— ASSIGNMENT —
How do the lines below between the ones holding "2.98.010 Established." and "The committee shall utilize", inclusive, read? Give them again exactly, with no other lines.

Collection entries
* * *

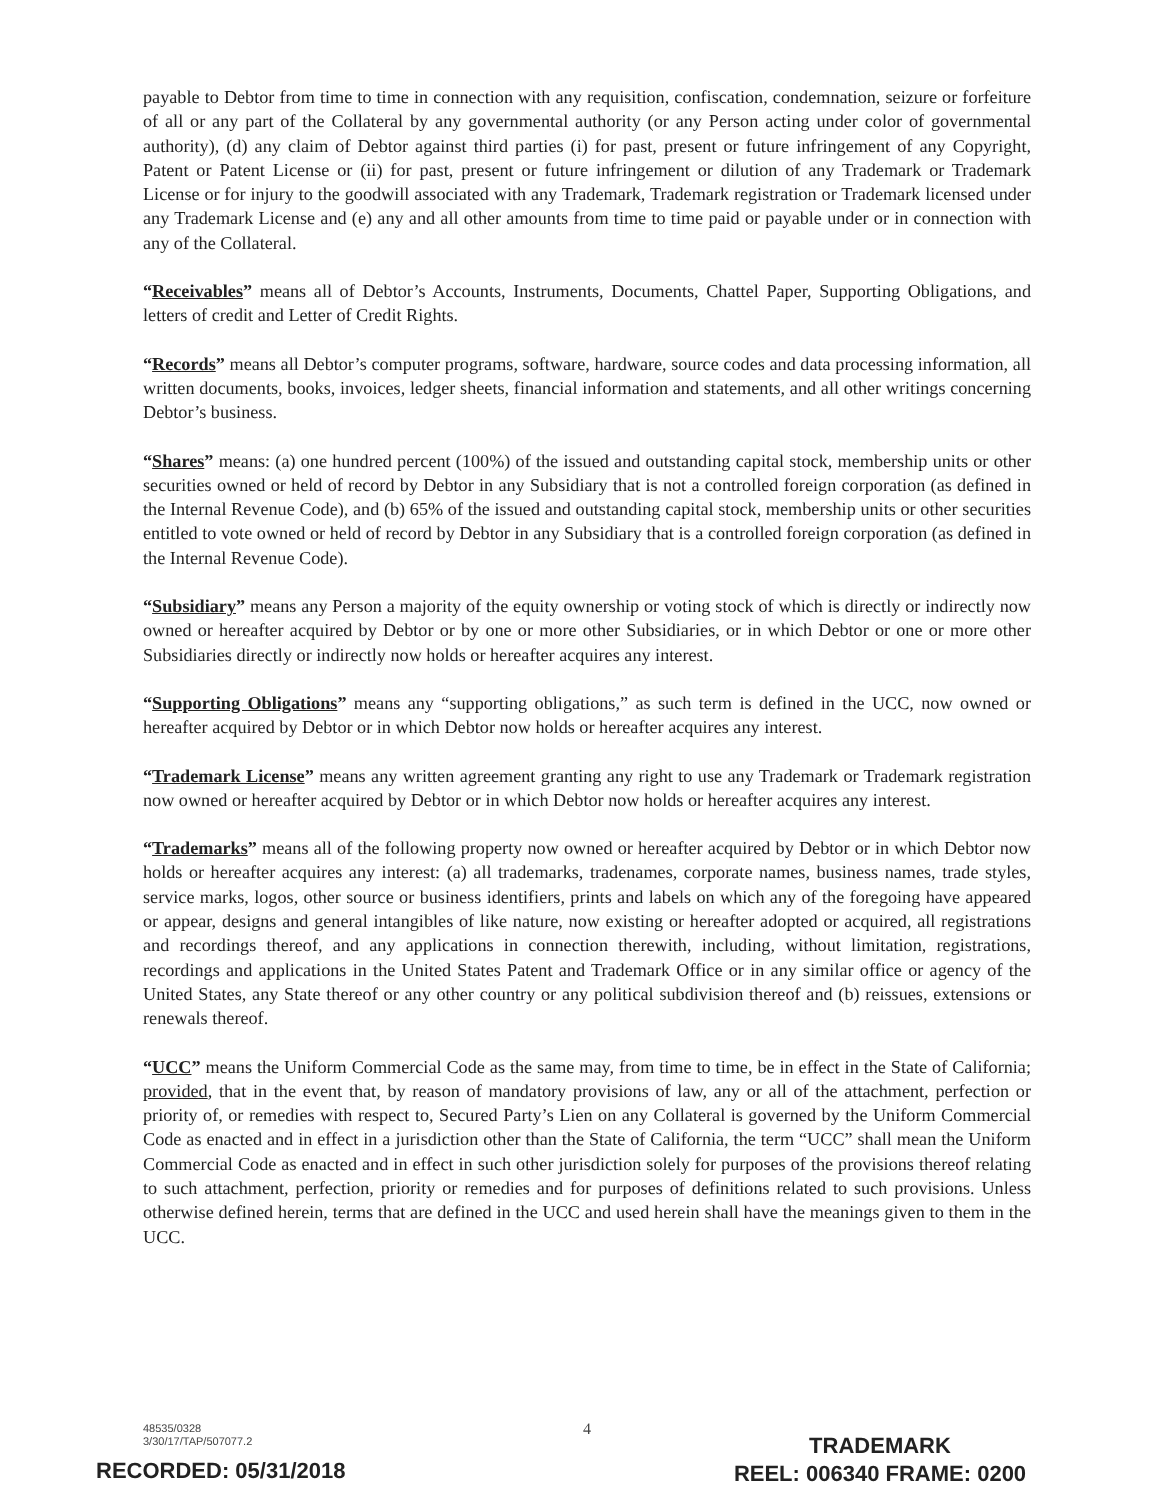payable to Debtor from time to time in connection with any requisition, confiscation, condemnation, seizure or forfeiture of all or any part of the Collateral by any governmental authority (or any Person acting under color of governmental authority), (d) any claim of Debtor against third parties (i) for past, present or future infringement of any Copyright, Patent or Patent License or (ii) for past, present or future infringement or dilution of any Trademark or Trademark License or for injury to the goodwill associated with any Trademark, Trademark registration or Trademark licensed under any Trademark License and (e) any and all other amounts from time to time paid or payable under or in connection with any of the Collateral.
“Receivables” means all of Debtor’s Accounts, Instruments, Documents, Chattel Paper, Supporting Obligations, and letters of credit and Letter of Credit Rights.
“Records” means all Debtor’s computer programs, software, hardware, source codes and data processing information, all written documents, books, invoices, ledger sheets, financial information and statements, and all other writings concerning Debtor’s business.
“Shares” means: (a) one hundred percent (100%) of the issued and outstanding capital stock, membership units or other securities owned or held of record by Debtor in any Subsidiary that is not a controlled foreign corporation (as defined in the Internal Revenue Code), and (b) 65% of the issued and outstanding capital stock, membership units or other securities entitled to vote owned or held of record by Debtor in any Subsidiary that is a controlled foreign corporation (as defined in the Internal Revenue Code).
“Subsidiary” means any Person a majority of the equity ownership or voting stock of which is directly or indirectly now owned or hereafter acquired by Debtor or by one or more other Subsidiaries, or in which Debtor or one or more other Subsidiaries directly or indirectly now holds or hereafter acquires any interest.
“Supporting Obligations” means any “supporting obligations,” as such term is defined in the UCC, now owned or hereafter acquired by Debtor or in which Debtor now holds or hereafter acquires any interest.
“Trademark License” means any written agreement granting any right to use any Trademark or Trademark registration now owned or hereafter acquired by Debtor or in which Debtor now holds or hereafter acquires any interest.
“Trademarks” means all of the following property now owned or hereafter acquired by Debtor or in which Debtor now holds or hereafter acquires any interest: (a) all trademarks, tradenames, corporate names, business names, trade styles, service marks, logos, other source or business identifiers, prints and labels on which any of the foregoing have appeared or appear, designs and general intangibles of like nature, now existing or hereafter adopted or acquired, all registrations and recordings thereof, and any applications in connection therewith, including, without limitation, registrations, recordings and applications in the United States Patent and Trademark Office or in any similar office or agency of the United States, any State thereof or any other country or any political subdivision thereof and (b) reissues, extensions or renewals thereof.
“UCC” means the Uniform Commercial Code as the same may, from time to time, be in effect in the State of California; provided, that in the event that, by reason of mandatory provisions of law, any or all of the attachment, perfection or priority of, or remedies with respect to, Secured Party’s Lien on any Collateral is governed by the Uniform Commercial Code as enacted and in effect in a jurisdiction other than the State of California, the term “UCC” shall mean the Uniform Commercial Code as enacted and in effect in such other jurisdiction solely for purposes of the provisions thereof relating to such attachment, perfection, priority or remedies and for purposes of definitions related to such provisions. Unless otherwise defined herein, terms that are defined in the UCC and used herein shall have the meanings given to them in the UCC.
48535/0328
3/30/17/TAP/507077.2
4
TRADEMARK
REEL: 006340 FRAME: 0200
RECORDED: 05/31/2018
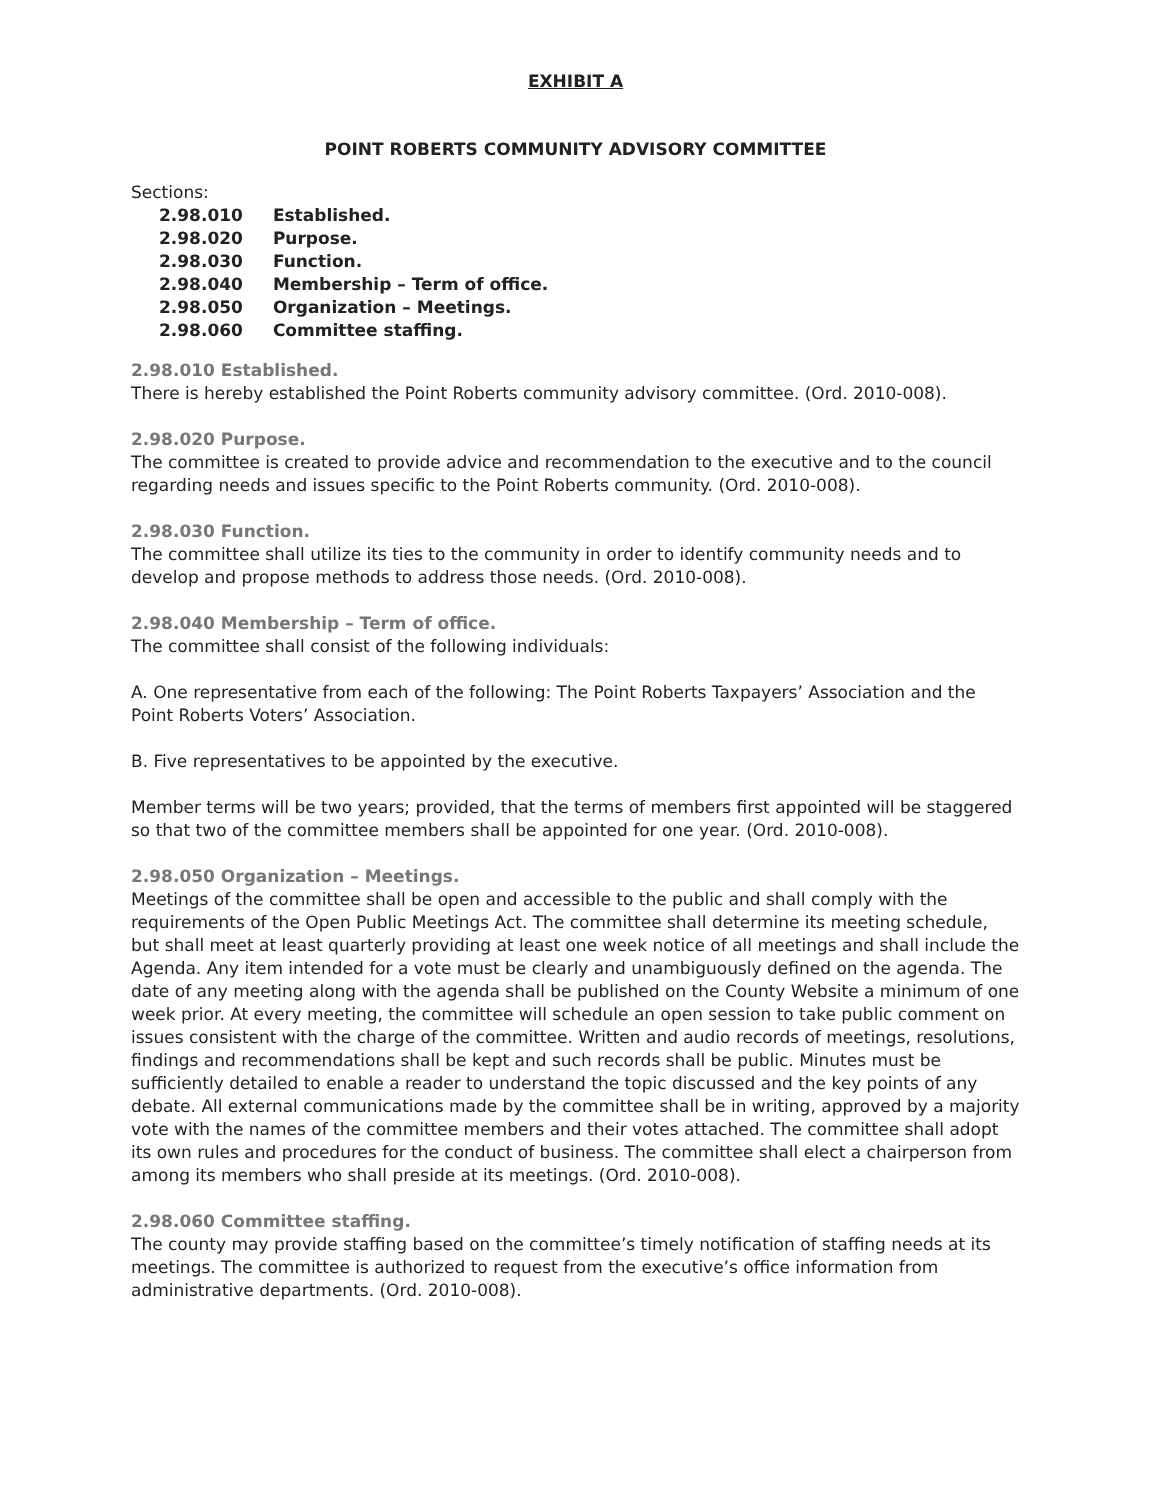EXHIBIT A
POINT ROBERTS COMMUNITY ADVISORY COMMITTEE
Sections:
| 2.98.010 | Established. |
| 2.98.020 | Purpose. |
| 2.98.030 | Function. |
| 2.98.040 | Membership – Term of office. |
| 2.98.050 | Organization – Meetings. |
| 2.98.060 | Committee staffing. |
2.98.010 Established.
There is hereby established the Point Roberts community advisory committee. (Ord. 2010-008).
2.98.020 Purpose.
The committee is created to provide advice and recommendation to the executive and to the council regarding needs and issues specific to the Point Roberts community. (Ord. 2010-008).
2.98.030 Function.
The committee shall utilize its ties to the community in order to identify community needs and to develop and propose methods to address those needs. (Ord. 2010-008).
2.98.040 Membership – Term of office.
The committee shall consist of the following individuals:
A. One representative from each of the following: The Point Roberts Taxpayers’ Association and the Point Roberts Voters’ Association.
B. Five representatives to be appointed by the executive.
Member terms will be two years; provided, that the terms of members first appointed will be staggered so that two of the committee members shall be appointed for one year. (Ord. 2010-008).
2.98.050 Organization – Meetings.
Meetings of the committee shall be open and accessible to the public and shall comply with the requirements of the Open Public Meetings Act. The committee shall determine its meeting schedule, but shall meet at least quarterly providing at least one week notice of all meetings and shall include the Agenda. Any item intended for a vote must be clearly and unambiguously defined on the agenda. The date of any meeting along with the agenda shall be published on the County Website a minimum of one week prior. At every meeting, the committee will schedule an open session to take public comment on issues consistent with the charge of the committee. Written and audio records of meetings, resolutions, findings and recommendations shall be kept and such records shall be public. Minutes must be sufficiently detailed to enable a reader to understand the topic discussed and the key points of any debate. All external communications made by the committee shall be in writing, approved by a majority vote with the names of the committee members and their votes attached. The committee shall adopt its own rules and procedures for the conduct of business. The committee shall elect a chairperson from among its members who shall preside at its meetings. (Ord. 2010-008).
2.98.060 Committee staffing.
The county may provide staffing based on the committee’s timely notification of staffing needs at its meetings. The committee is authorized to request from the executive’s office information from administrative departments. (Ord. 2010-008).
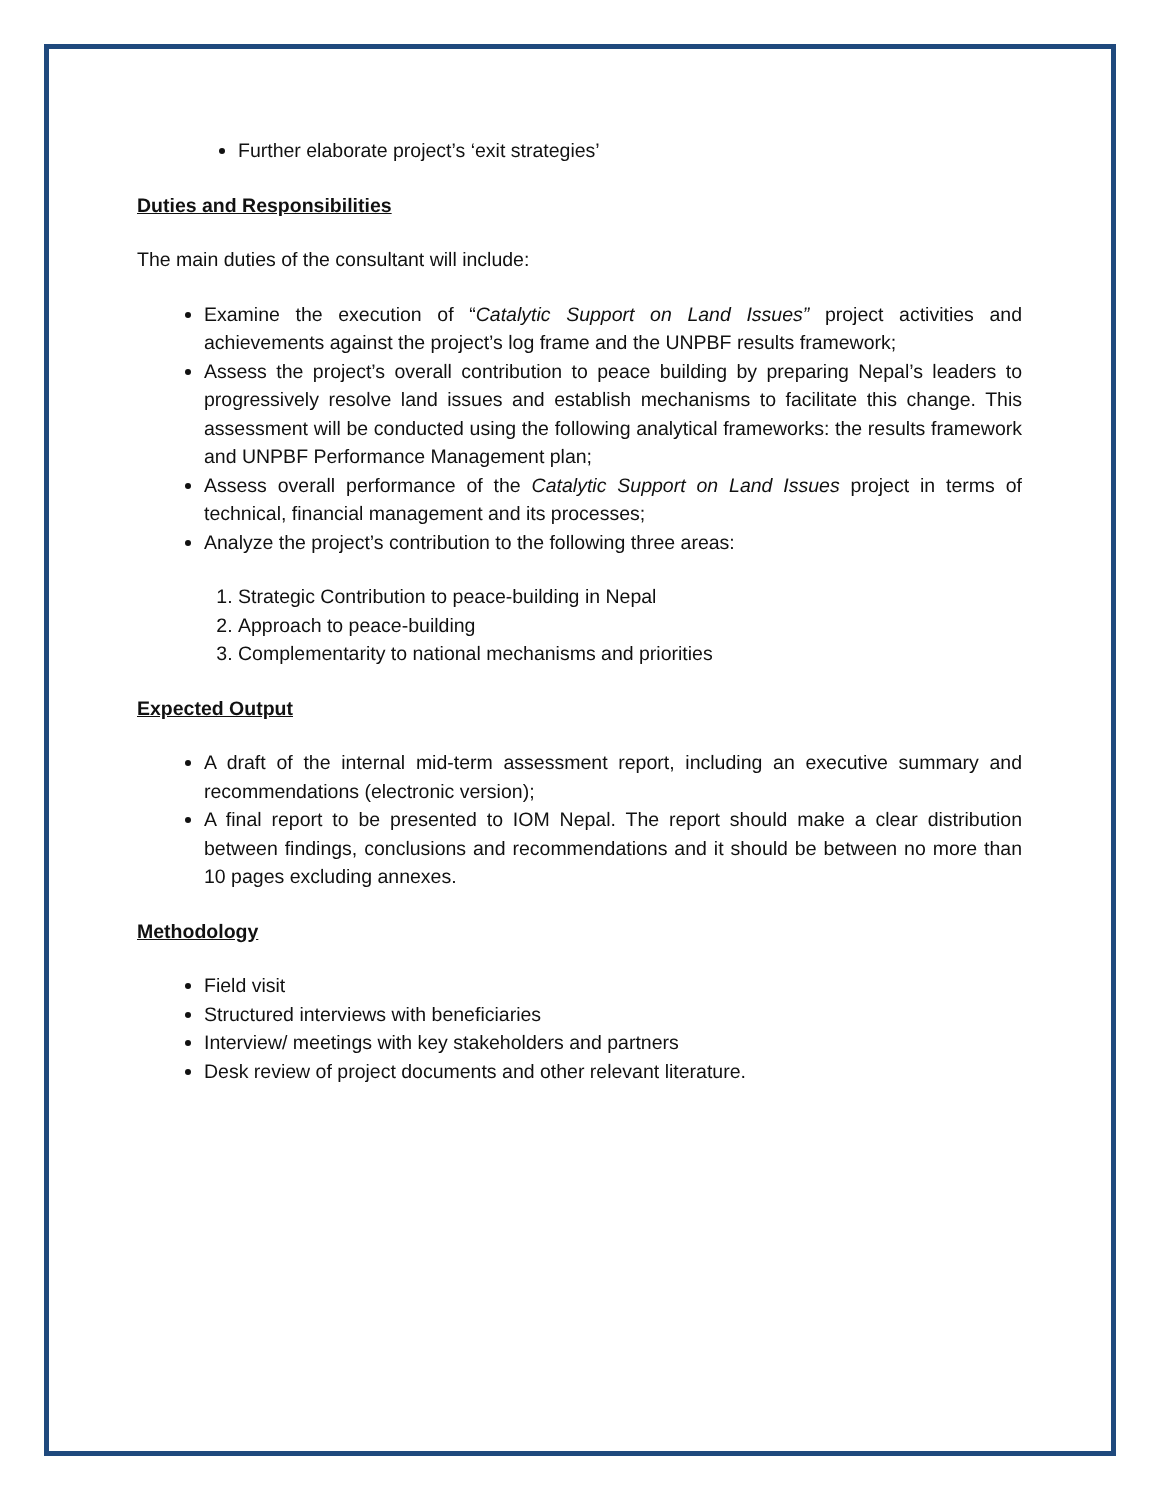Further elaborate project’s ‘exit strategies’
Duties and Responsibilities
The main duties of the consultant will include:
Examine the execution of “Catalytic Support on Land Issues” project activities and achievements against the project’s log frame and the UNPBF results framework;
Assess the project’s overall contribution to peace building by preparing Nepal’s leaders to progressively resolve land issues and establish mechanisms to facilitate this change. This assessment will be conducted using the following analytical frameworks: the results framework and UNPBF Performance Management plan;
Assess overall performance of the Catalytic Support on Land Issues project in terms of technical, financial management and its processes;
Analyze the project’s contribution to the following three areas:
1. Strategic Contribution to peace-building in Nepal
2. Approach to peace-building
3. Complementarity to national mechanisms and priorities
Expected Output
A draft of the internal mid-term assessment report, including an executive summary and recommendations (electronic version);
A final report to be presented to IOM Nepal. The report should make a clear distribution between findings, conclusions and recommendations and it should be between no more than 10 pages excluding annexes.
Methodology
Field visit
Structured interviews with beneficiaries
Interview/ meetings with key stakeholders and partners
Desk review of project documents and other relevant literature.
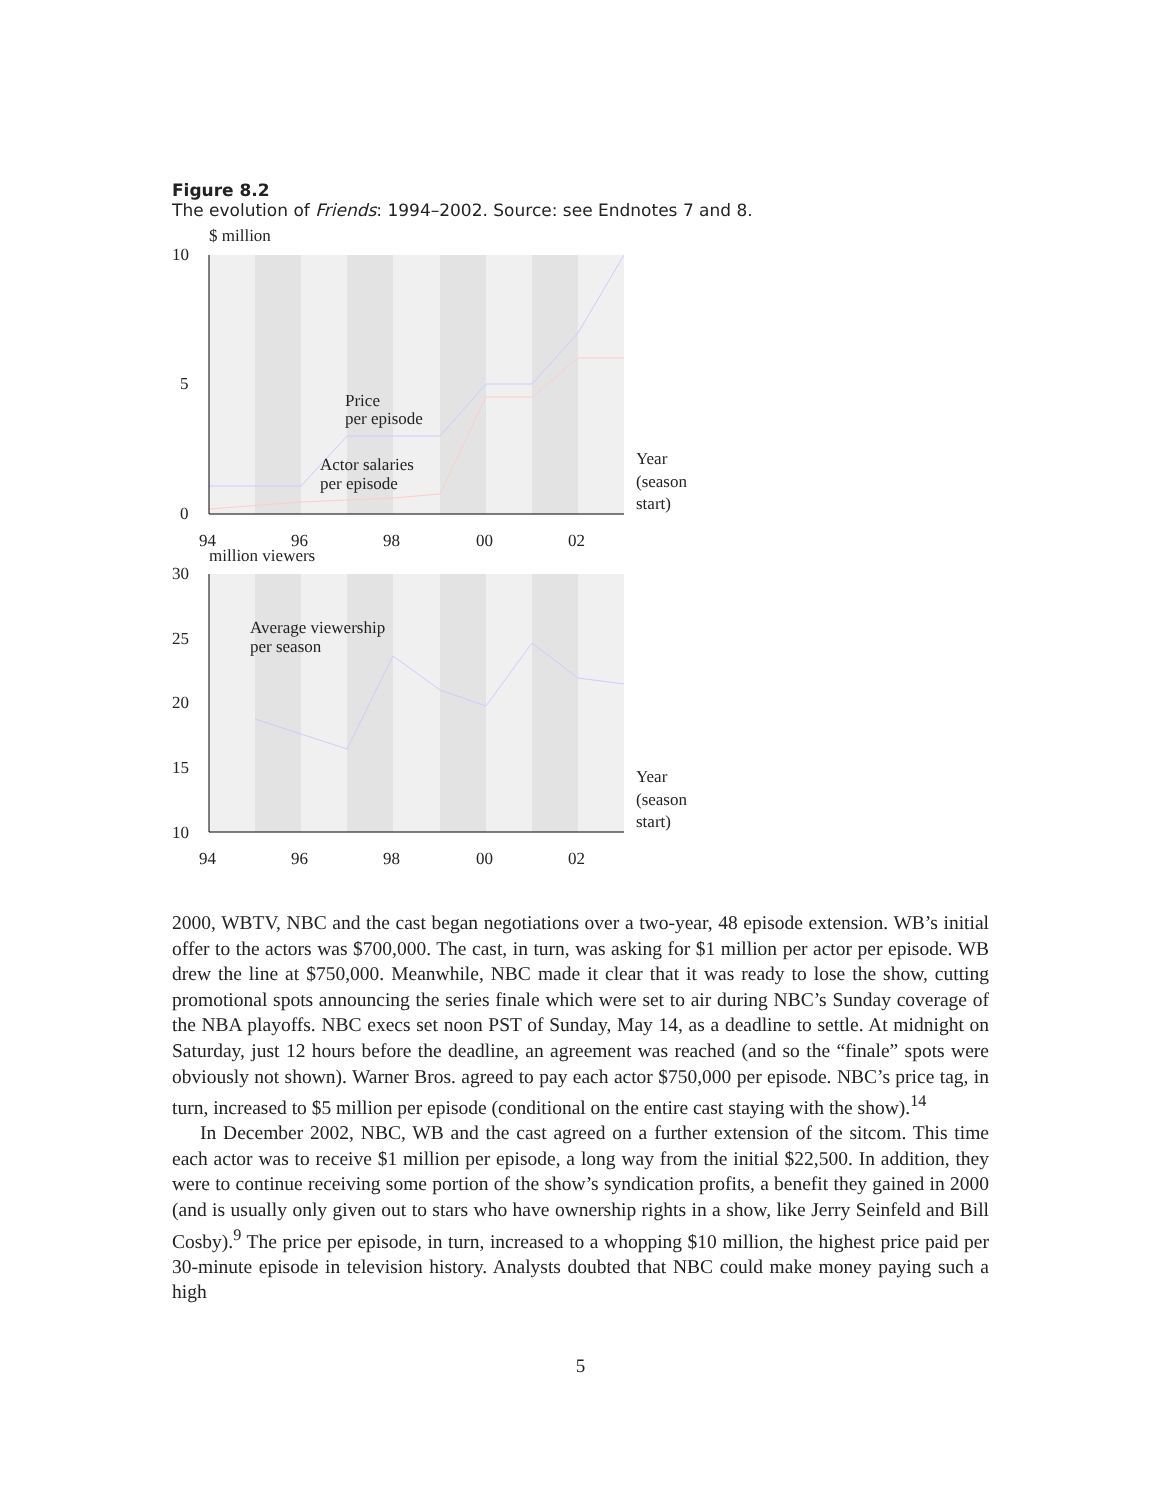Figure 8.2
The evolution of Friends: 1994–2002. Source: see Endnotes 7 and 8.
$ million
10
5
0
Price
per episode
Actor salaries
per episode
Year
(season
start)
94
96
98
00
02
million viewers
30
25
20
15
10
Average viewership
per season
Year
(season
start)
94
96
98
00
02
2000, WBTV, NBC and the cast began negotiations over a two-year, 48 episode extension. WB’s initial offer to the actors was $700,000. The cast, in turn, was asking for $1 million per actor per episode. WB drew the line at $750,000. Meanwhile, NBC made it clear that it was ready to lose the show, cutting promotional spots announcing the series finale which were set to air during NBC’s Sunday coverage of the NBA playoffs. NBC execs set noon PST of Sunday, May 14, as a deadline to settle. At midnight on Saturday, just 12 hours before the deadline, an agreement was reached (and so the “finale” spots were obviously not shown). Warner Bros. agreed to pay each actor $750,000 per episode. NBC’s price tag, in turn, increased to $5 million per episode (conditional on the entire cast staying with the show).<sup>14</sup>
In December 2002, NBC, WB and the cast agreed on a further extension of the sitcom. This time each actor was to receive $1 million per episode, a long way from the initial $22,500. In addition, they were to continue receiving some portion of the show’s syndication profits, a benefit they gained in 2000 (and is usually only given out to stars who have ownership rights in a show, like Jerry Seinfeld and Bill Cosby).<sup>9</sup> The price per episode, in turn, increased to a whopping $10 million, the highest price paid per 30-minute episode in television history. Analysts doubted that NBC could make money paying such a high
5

* * *

— SOLUTION TO THE PROBLEM —
2.98.010 Established.
There is hereby established the Point Roberts community advisory committee. (Ord. 2010-008).
2.98.020 Purpose.
The committee is created to provide advice and recommendation to the executive and to the council regarding needs and issues specific to the Point Roberts community. (Ord. 2010-008).
2.98.030 Function.
The committee shall utilize its ties to the community in order to identify community needs and to develop and propose methods to address those needs. (Ord. 2010-008).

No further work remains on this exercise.